There is a property I am interested in. Because of my connections through my job at the bank, I have a representative at the other bank that has the first mortgage on the house that is prepared to sell me the note so I can become the bank. I also have an agreement with the estate....the original owner passed away.....and I have an agreed upon price in which the estate will sell me their interest in the property.
So....through the estate, there is an unsecured creditor that appears to have filed a lien on the property, there are two small HOA liens and 1 city of Tulsa lien. That is all that I can see so far without pulling the full abstract which I am willing to do based on input from others based on the following question.
I want this property for buy and hold but obviously need to be able to sell it at some point in the future...or refinance it. Assuming I am successful in buying the note (already agreed to by the bank) and becoming the first lender and I buy the rights to the property from the estate (already agreed to with attorney representing the sole heir), What else do I have to do?
Right now the house is in foreclosure....has been for quite a while. Can I simply buy the note and as the bank, pay the estate the agreed upon amount for a deed in lieu of foreclosure? (cash for keys) At that point, can I just cancel the foreclosure? What has to be done to resolve the other items? I don't mind paying the HOA liens and city of Tulsa liens....less than $2000 total for all them. It is the other creditor claim for $18,000 or so I need to know my options on. Quiet title suit? Just accept this as an ill liquid property I control for a while?
Do a quiet title suit to clear it all up? Is that an option since I technically am aware of another claim due to a judgement from a previously unsecured creditor? Do I just need to negotiate with all others to resolve the liens?

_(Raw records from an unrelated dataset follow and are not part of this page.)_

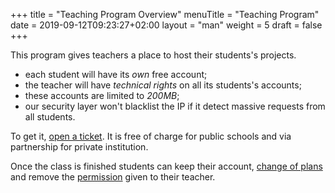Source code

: +++
title = "Teaching Program Overview"
menuTitle = "Teaching Program"
date = 2019-09-12T09:23:27+02:00
layout = "man"
weight = 5
draft = false
+++

This program gives teachers a place to host their students's projects.

- each student will have its _own_ free account;
- the teacher will have _technical rights_ on all its students's accounts;
- these accounts are limited to _200MB_;
- our security layer won't blacklist the IP if it detect massive requests from all students.

To get it, [open a ticket](https://admin.alwaysdata.com/support/add/). It is free of charge for public schools and via partnership for private institution.


Once the class is finished students can keep their account, [change of plans]() and remove the [permission]() given to their teacher.
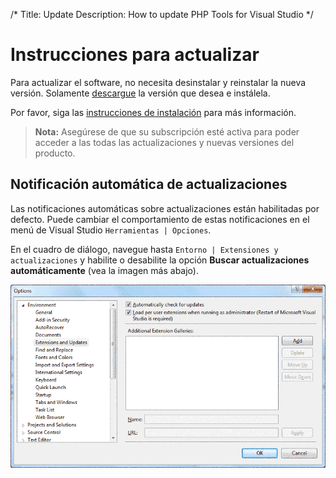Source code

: /*
Title: Update
Description: How to update PHP Tools for Visual Studio
*/

# Instrucciones para actualizar

Para actualizar el software, no necesita desinstalar y reinstalar la nueva versión. Solamente [descargue](https://www.devsense.com/es/download) la versión que desea e instálela.

Por favor, siga las [instrucciones de instalación](https://docs.devsense.com/es/vs/installation) para más información.

> **Nota:** Asegúrese de que su subscripción esté activa para poder acceder a las todas las actualizaciones y nuevas versiones del producto.


## Notificación automática de actualizaciones

Las notificaciones automáticas sobre actualizaciones están habilitadas por defecto. Puede cambiar el comportamiento de estas notificaciones en el menú de Visual Studio `Herramientas | Opciones`. 

En el cuadro de diálogo, navegue hasta `Entorno | Extensiones y actualizaciones` y habilite o desabilite la opción **Buscar actualizaciones automáticamente** (vea la imagen más abajo).

![Automatically check for updates](imgs/update-notifications-settings.png)
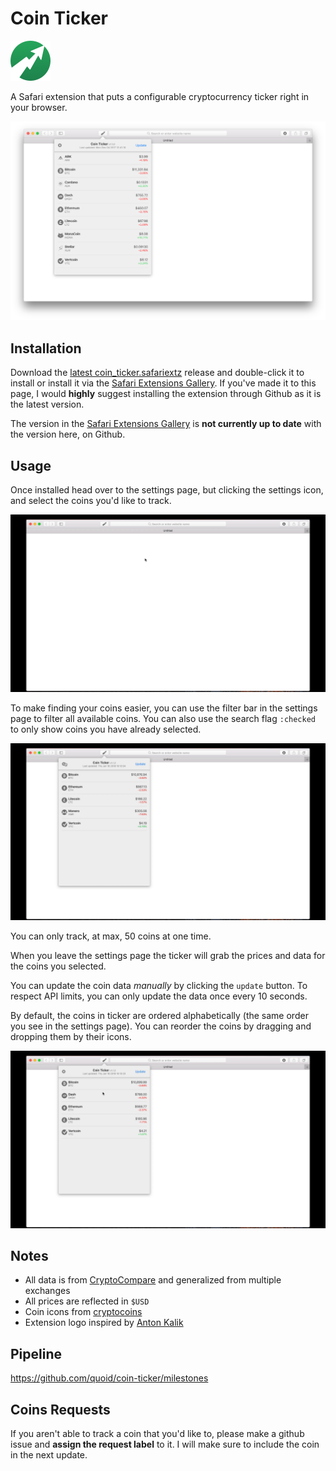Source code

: # Coin Ticker

<img src="https://raw.githubusercontent.com/quoid/coin-ticker/sandbox/etc/logo.png" width="64" height="64">

A Safari extension that puts a configurable cryptocurrency ticker right in your browser.

![ticker image](https://raw.githubusercontent.com/quoid/coin-ticker/sandbox/etc/ticker.png)

## Installation

Download the [latest coin_ticker.safariextz](https://github.com/quoid/coin-ticker/releases) release and double-click it to install or install it via the [Safari Extensions Gallery](https://safari-extensions.apple.com/details/?id=com.quoid.cointicker-J74Q8V8V8N). If you've made it to this page, I would **highly** suggest installing the extension through Github as it is the latest version.

The version in the [Safari Extensions Gallery](https://safari-extensions.apple.com/details/?id=com.quoid.cointicker-J74Q8V8V8N) is **not currently up to date** with the version here, on Github.

## Usage

Once installed head over to the settings page, but clicking the settings icon, and select the coins you'd like to track.

![adding coins](https://raw.githubusercontent.com/quoid/coin-ticker/sandbox/etc/addcoins.gif)

To make finding your coins easier, you can use the filter bar in the settings page to filter all available coins. You can also use the search flag `:checked` to only show coins you have already selected. 

![filter coins](https://raw.githubusercontent.com/quoid/coin-ticker/sandbox/etc/checked.gif)

You can only track, at max, 50 coins at one time.

When you leave the settings page the ticker will grab the prices and data for the coins you selected.

You can update the coin data *manually* by clicking the `update` button. To respect API limits, you can only update the data once every 10 seconds.

By default, the coins in ticker are ordered alphabetically (the same order you see in the settings page). You can reorder the coins by dragging and dropping them by their icons.

![reorder coins](https://raw.githubusercontent.com/quoid/coin-ticker/sandbox/etc/reorder.gif)

## Notes

- All data is from [CryptoCompare](https://www.cryptocompare.com) and generalized from multiple exchanges
- All prices are reflected in `$USD`
- Coin icons from [cryptocoins](https://github.com/allienworks/cryptocoins)
- Extension logo inspired by [Anton Kalik](https://thenounproject.com/antonkalik/)

## Pipeline

https://github.com/quoid/coin-ticker/milestones

## Coins Requests

If you aren't able to track a coin that you'd like to, please make a github issue and **assign the request label** to it. I will make sure to include the coin in the next update.
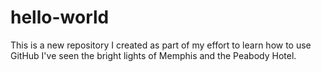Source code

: # hello-world
This is a new repository I created as part of my effort to learn how to use GitHub
I've seen the bright lights of Memphis and the Peabody Hotel.
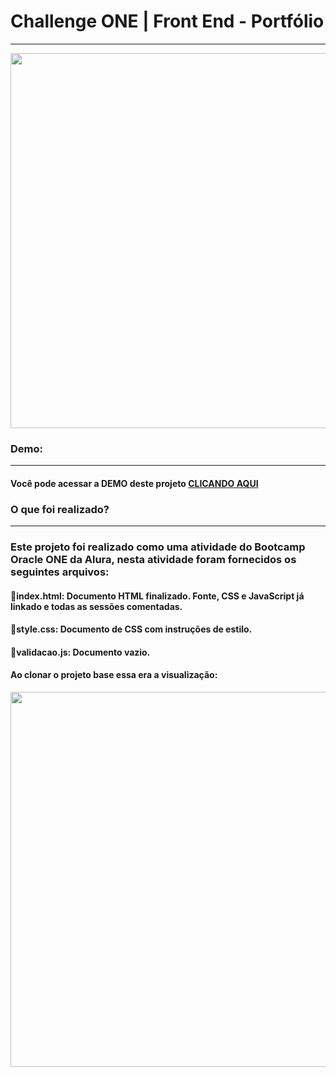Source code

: # Challenge ONE | Front End - Portfólio
---

<p align="center" >
     <img width="600" heigth="600" src="https://user-images.githubusercontent.com/101413385/168887837-b6d26532-6782-48dc-92eb-e48bf6c57a15.png">
</p>

###  Demo:
---
#### Você pode acessar a DEMO deste projeto [CLICANDO AQUI](https://challenge-one-portfolio-seven.vercel.app/)


### O que foi realizado?
---
### Este projeto foi realizado como uma atividade do Bootcamp Oracle ONE da Alura, nesta atividade foram fornecidos os seguintes arquivos:
#### 🔹index.html: Documento HTML finalizado. Fonte, CSS e JavaScript já linkado e todas as sessões comentadas.
#### 🔹style.css: Documento de CSS com instruções de estilo.
#### 🔹validacao.js: Documento vazio.
#### Ao clonar o projeto base essa era a visualização:


<p align="center" >
     <img width="600" heigth="600" src="https://user-images.githubusercontent.com/101413385/168888313-d031e9e1-1449-4b73-bd3c-3102223097f3.png">
</p>

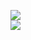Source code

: [![](https://img.shields.io/badge/Made%20With-Github%20Spray-lightgrey.svg?style=for-the-badge&logo=github)](https://github.com/Annihil/github-spray#2538)  
[![](https://i.imgur.com/2DrTn0Z.gif)](https://github.com/Annihil/github-spray)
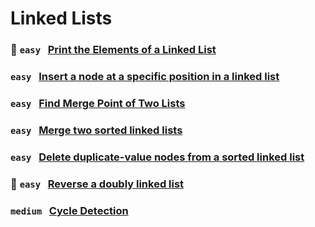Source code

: # Linked Lists 

### 🌟 `easy` &nbsp; [Print the Elements of a Linked List](https://www.hackerrank.com/challenges/)

### `easy` &nbsp; [Insert a node at a specific position in a linked list](https://www.hackerrank.com/challenges/)

### `easy` &nbsp; [Find Merge Point of Two Lists](https://www.hackerrank.com/challenges/)

### `easy` &nbsp; [Merge two sorted linked lists](https://www.hackerrank.com/challenges/)

### `easy` &nbsp; [Delete duplicate-value nodes from a sorted linked list](https://www.hackerrank.com/challenges/)

### 🌟 `easy` &nbsp; [Reverse a doubly linked list](https://www.hackerrank.com/challenges/)

### `medium` &nbsp; [Cycle Detection](https://www.hackerrank.com/challenges/)
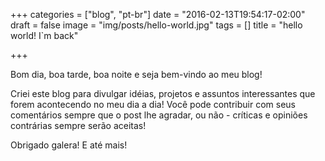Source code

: +++
categories = ["blog", "pt-br"]
date = "2016-02-13T19:54:17-02:00"
draft = false
image = "img/posts/hello-world.jpg"
tags = []
title = "hello world! I`m back"

+++

Bom dia, boa tarde, boa noite e seja bem-vindo ao meu blog!

Criei este blog para divulgar idéias, projetos e assuntos interessantes que forem acontecendo no meu dia a dia! Você pode contribuir com seus comentários sempre que o post lhe agradar, ou não - críticas e opiniões contrárias sempre serão aceitas!

Obrigado galera!
E até mais!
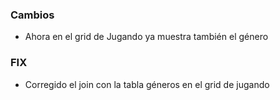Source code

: <h3>Cambios</h3>
<ul>
    <li>Ahora en el grid de Jugando ya muestra también el género</li>
</ul>

<h3>FIX</h3>
<ul>
    <li>Corregido el join con la tabla géneros en el grid de jugando</li>
</ul>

Not sure what options are and how to do it properly while retaining as much value as possible. Looking for input for those that deal with this type of property and can speak from experience.
First, buying a note is not buying the property, from an institutional note, you can't foreclose and move in, even if the estate attorney says they won't seek any equity, you can have title issues. That estate attorney isn't the best IMO, but.....
Get with other lien holders, come to an agreement to release the liens, in writing.
Next buy the note, then ask the estate attorney to provide a deed in lieu of foreclosure, the borrower doesn't need a good credit standing!
Then pay the other liens.
Now, you own it and can move in.
The discount you get from the note purchase will be interest income and regular income upon accepting the DIL from the estate.
Rent it and be happy! LOL
You don't want to go to foreclosure unless there are significant liens. A note buyer inherits the type of note and regulatory requirements from its making, regardless of that attorney turning a blind eye, you go to foreclosure you can only seek amounts due and costs, it could sell. After you take collateral you still need to seek indemnification for amounts due, selling the collateral, an overage goes to the estate, a deficiency is an estate liability. The attorney's agreement really isn't disposing of the property interests and can linger out there for some time.
Foreclosure may wipe out other liens, depends on what they are, some liens may have priority or they may not be expunged.
In your area, OK., you might buy the note in an LLC and then buy the property personally, or use a straw man to do one or the other, not really an arm's length transaction, but it may not be an issue and title would appear to be cleaner. Don't know how your courthouse runs down there, all RE is local, but notes aren't so much. :)
Buying the debt does not make you the bank. It makes you the note holder.
Owning the secured debt does not bestow upon you any right of posession as you would only be a creditor, albeit a secured creditor. You might be able to secure the collateral and take steps to protect it, but occupy? No.
In essence, you would have a similar problem as a lender wishing to negotiate a deed-in-lieu (aka DIL on these forums). The challenge is that you need someone with legal power to pass title (probate administrator or ?) as opposed to gaining title via foreclosure.
This is compounded when junior lien holders and other estate creditors have claims that must be negotiated in order to complete the transfer of title from estate to you or your entity.
Quite a few miving parts, so make sure that you are up to the task and don't rule out the option of completing foreclosure to clear title of other creditors and claims.